Controlling output · AI Fundamentals

Temperature & randomness

Learn

Temperature is a scaling factor applied to the model's output logits before softmax converts them to probabilities. It controls the sharpness of the probability distribution — how concentrated or spread out the next-token probabilities are.

At temperature = 0, the model always picks the highest-probability token (deterministic). At temperature = 1, it samples proportionally to the raw probabilities. Above 1, the distribution flattens — low-probability tokens get a chance, producing more surprising, "creative" output. The formula: `softmax(logits / temperature)`.

T = 0 (greedy)

Always picks the most likely token. Deterministic, reproducible, best for factual tasks like code generation or math.

T = 0.2–0.5

Mostly picks top candidates, rarely explores. Good for structured writing where you want consistency with slight variation.

T = 0.7–1.0

Balanced sampling — the model explores reasonable alternatives. Default for most conversational use cases.

T > 1.0

Flattens probabilities significantly. Output becomes unpredictable — useful for brainstorming, but risks incoherence.
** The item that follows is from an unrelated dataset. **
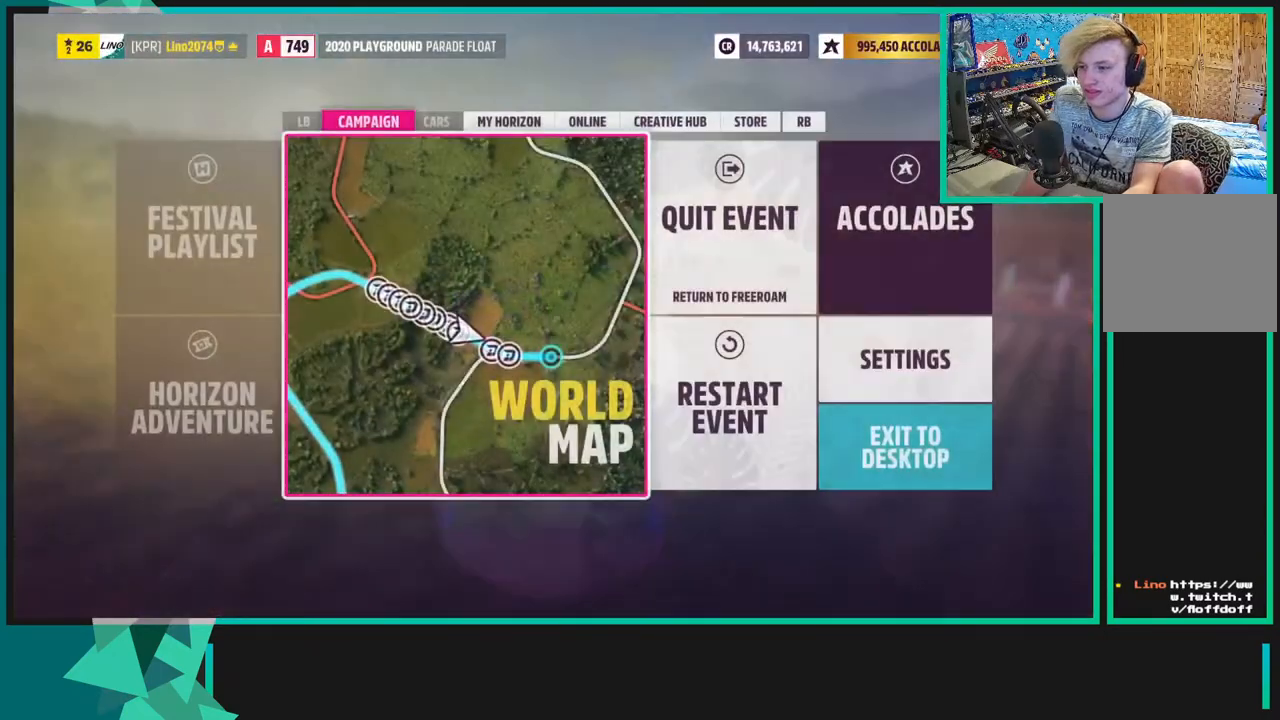
{"buttons": [], "left_stick": "center", "right_stick": "center", "events": [[100, "DPAD_RIGHT", "up"], [167, "DPAD_DOWN", "down"], [317, "DPAD_DOWN", "up"], [350, "A", "down"], [467, "A", "up"]]}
High temperature plus long generation is a recipe for drift. Each unlikely token pushes the model further from the original intent — the model can't "course-correct" because it doesn't plan ahead; it just keeps predicting the next token.

Practice

Temperature0.7

Top token share

25%

of probability mass

Diversity score

35%

relative variety

Creativity

At T=0: deterministic. At T=2: maximum entropy sampling.

Loading…

Recall0/1

Recall

What happens to the next-token probability distribution as temperature increases?

Top-p & top-k sampling

Learn

Temperature alone is a blunt instrument — it affects the entire vocabulary uniformly. Top-k and top-p (nucleus) sampling add intelligent filtering: instead of sampling from all 50,000+ tokens, the model only considers the most likely candidates.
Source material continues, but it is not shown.